**Given data:**
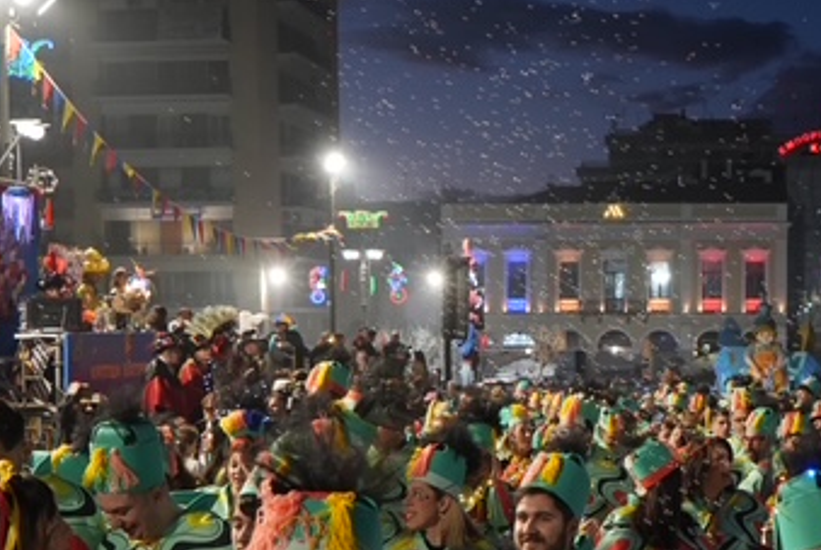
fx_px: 1553
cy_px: 424
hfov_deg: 28.7
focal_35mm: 68
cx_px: 697
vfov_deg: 19.9
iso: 1600
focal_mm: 24
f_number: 4
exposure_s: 1/200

**Written task:** Give the records back exactly, with no pictures.

**Task output:**
fx_px: 1553
cy_px: 424
hfov_deg: 28.7
focal_35mm: 68
cx_px: 697
vfov_deg: 19.9
iso: 1600
focal_mm: 24
f_number: 4
exposure_s: 1/200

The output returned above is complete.